Listed records:

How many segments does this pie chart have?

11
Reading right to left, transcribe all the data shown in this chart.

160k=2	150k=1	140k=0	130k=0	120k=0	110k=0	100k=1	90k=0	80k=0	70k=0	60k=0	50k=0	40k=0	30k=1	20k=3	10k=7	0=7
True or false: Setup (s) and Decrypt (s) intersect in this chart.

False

==

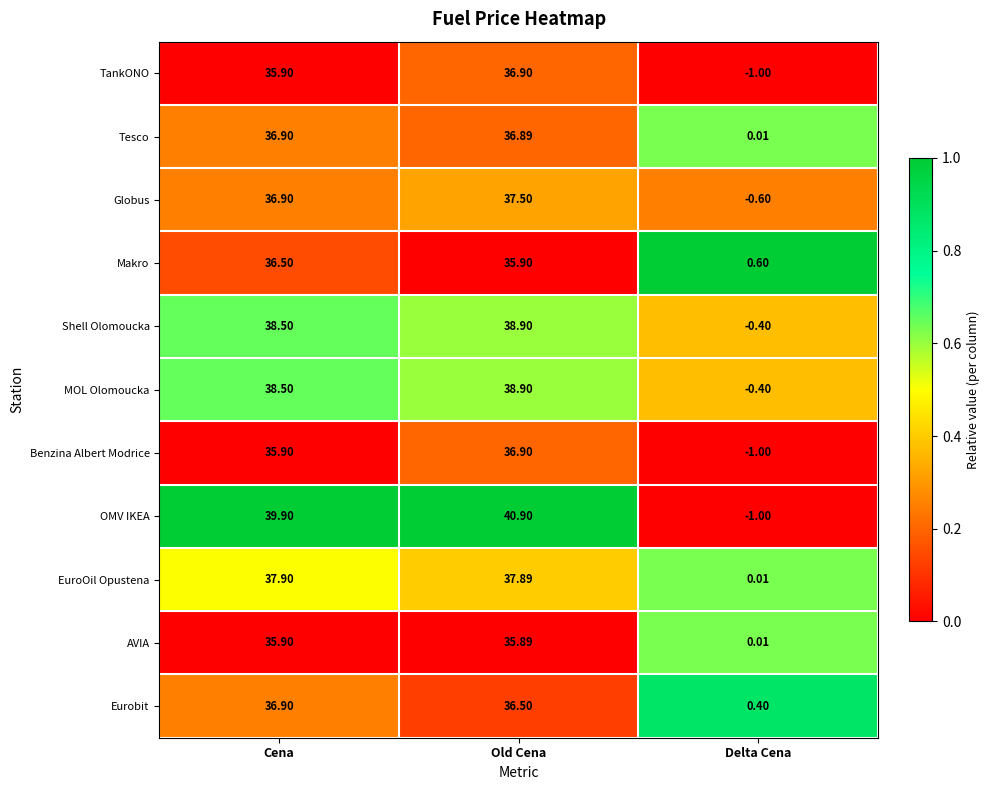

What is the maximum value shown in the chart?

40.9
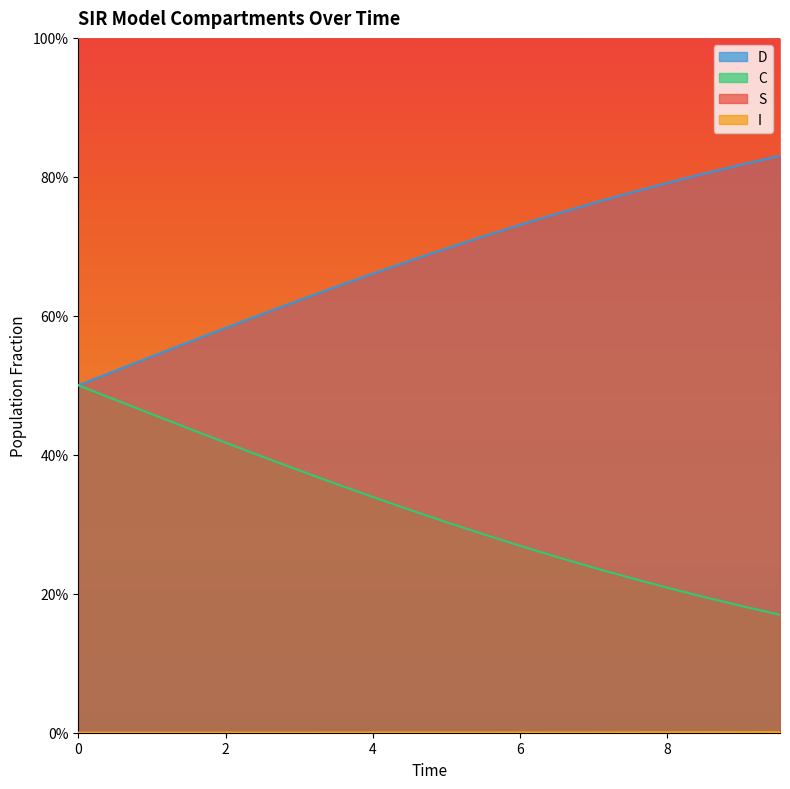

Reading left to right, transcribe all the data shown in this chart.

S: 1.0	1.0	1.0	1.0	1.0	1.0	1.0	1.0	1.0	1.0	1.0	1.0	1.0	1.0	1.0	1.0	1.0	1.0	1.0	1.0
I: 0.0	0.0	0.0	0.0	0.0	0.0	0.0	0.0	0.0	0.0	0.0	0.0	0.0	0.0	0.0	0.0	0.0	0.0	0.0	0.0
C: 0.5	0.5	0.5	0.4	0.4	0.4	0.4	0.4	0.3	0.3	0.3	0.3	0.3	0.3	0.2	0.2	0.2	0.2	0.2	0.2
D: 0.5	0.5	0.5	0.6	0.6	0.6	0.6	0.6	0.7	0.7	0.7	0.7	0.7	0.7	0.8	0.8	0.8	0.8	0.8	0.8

Exercise details: Report every line in the entries above that contains the string "chart", with case counting.

Written solution:
How many segments does this pie chart have?
Reading right to left, transcribe all the data shown in this chart.
True or false: Setup (s) and Decrypt (s) intersect in this chart.
What is the maximum value shown in the chart?
Reading left to right, transcribe all the data shown in this chart.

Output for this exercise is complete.